Statuary Hall vote wraps up in Ohio

6/15/2010
BLADE COLUMBUS BUREAU

COLUMBUS - The vote is in, but don't expect to know for weeks who Ohioans have said they want to stand for them in the National Statuary Hall.

The polls closed Saturday for the unprecedented vote. The count of 25,000 ballots already received is under way, but the 36 historic sites and museums that were polling places have until Friday to deliver their paper ballots to the Ohio Historical Society in Columbus.

Ohio State University delivered a box containing about 400 ballots last Friday, society spokesman Kim Schuette said. The school had heavily promoted Jesse Owens, the African American track star and alumnus whose Hitler-era Olympic gold in Berlin undermined Nazi propaganda of Aryan superiority.

After finishing the count, the society plans to sit on the results until the state National Statuary Collection Study Committee meets in July to make its recommendation to the General Assembly.

"They've said they will take the popular vote into serious consideration, but you just never know," Ms. Schuette said. "What if it's a close vote or tie?"

The committee plans to

replace Gov. William Allen as one of two Ohio representatives in the U.S. Capitol collection. A mid-19th-century Democratic governor and congressman from Chillicothe, Allen had a tolerance of slavery and opposition to the Civil War and Abraham Lincoln that were indicative of many Ohioans' views in his time, but no longer.

Six of the 10 finalists to replace him were either abolitionists, civil rights activists or symbols, or, in the case of Ulysses S. Grant, a Civil War general.

The state's second statue in the hall, representing assassinated Republican President James Garfield, will remain.

The society is eager to see whether the vote drove traffic to historical sites.

"In the last couple of days, when the vote came down to the wire, I heard that the Shaker Historical Museum up in Cleveland had a lot of visitors," Ms. Schuette said. She noted that the Cincinnati Museum Center has yet to deliver its ballots. Three of the 10 finalists for the statuary hall had ties to Cincinnati - Grant, Uncle Tom's Cabin author Harriet Beecher Stowe, and medical researcher Dr. Albert Sabin.
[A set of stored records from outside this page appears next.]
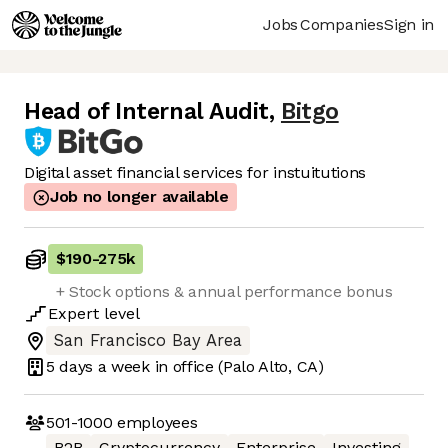
Jobs
Companies
Sign in
Head of Internal Audit
,
Bitgo
Digital asset financial services for instuitutions
Job no longer available
$190
-
275k
+ Stock options & annual performance bonus
Expert
level
San Francisco Bay Area
5 days
a week in office
(Palo Alto, CA)
501-1000
employees
B2B
Cryptocurrency
Enterprise
Investing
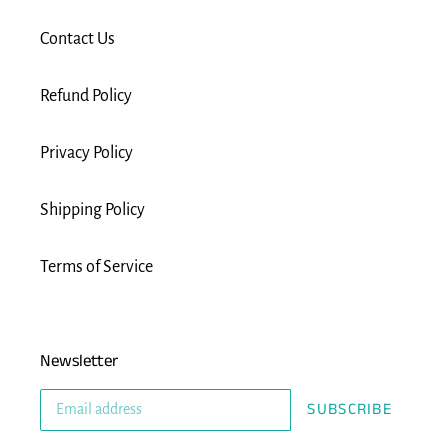
Contact Us
Refund Policy
Privacy Policy
Shipping Policy
Terms of Service
Newsletter
SUBSCRIBE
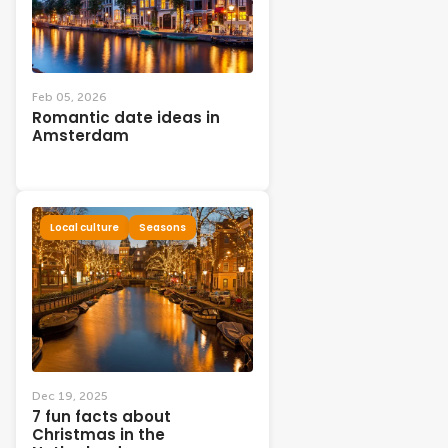
Feb 05, 2026
Romantic date ideas in
Amsterdam
Local culture
Seasons
Dec 19, 2025
7 fun facts about
Christmas in the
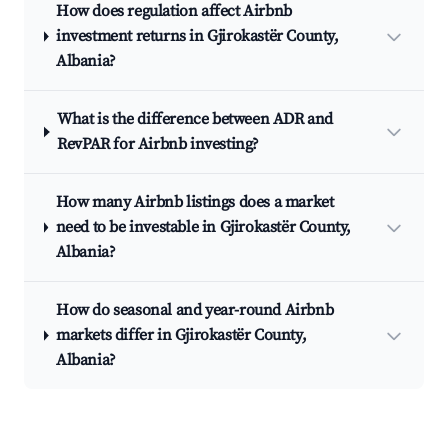
How does regulation affect Airbnb
investment returns in Gjirokastër County,
Albania?
What is the difference between ADR and
RevPAR for Airbnb investing?
How many Airbnb listings does a market
need to be investable in Gjirokastër County,
Albania?
How do seasonal and year-round Airbnb
markets differ in Gjirokastër County,
Albania?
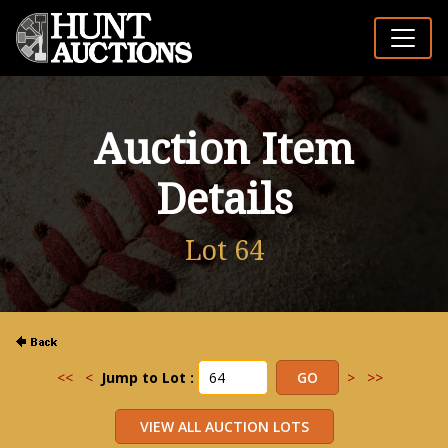
Auction Item
Details
Lot 64
<<
<
Jump to Lot :
>
>>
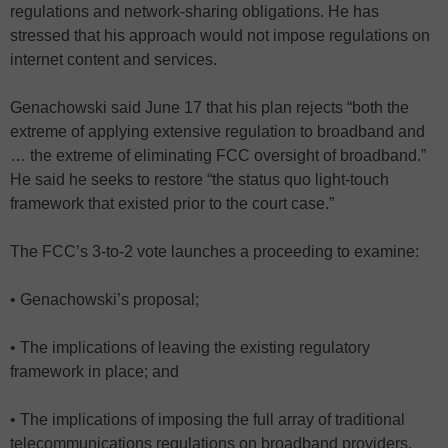
regulations and network-sharing obligations. He has
stressed that his approach would not impose regulations on
internet content and services.
Genachowski said June 17 that his plan rejects “both the
extreme of applying extensive regulation to broadband and
… the extreme of eliminating FCC oversight of broadband.”
He said he seeks to restore “the status quo light-touch
framework that existed prior to the court case.”
The FCC’s 3-to-2 vote launches a proceeding to examine:
• Genachowski’s proposal;
• The implications of leaving the existing regulatory
framework in place; and
• The implications of imposing the full array of traditional
telecommunications regulations on broadband providers.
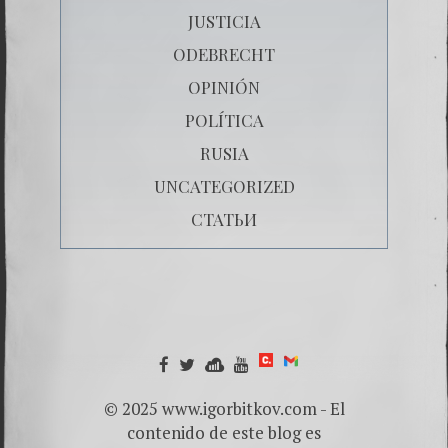
JUSTICIA
ODEBRECHT
OPINIÓN
POLÍTICA
RUSIA
UNCATEGORIZED
СТАТЬИ
© 2025 www.igorbitkov.com - El
contenido de este blog es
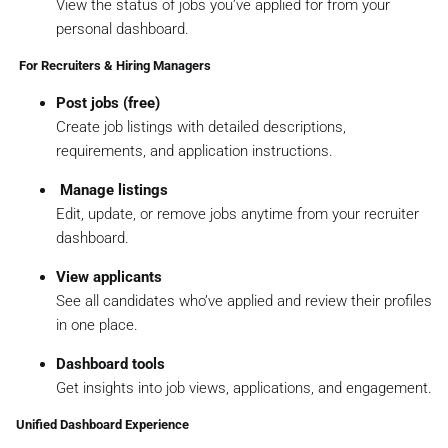
View the status of jobs you’ve applied for from your
personal dashboard.
‍ For Recruiters & Hiring Managers
Post jobs (free)
Create job listings with detailed descriptions,
requirements, and application instructions.
️
Manage listings
Edit, update, or remove jobs anytime from your recruiter
dashboard.
View applicants
See all candidates who’ve applied and review their profiles
in one place.
Dashboard tools
Get insights into job views, applications, and engagement.
Unified Dashboard Experience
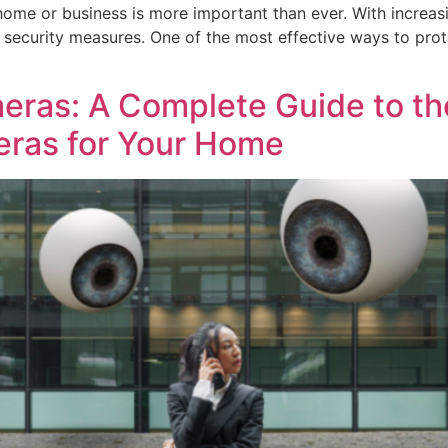
 home or business is more important than ever. With increasi
bust security measures. One of the most effective ways to pr
meras: A Complete Guide to th
eras for Your Home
Sen. Mark Wagoner (R., Ottawa Hills), the committee's chairman, voted early for prolific inventor Thomas Edison, born in Erie County's Milan.

Sen. Teresa Fedor (D., Toledo) last week cast her ballot for Stowe at the Statehouse. "She transformed our world with the power of her pen," she said.

Recent graduates of Washington High School in Washington Court House and their history teacher, Paul LaRue, recently delivered their ballots to the society. Students at the school some 180 miles south of Toledo had championed James Mitchell Ashley, the 19th- century congressman from Toledo who helped Lincoln usher the 13th Amendment abolishing slavery through Congress.

Also among the finalists were the Wright Brothers, the Dayton pioneers of flight; William McCullough, the Civil Rights leader from Holmesville; Judith Resnik, the Akron astronaut killed in the Challenger space shuttle disaster; and Harriet Taylor Upton, the women's suffrage activist from northeast Ohio.